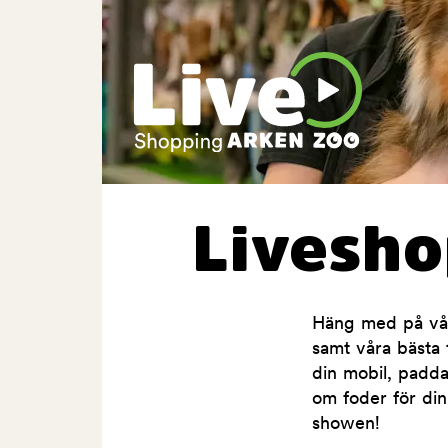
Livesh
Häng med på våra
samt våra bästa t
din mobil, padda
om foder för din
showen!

----------------------------------------

Output the lines above verbatim, without the pictures.

Livesh
Häng med på våra
samt våra bästa t
din mobil, padda
om foder för din
showen!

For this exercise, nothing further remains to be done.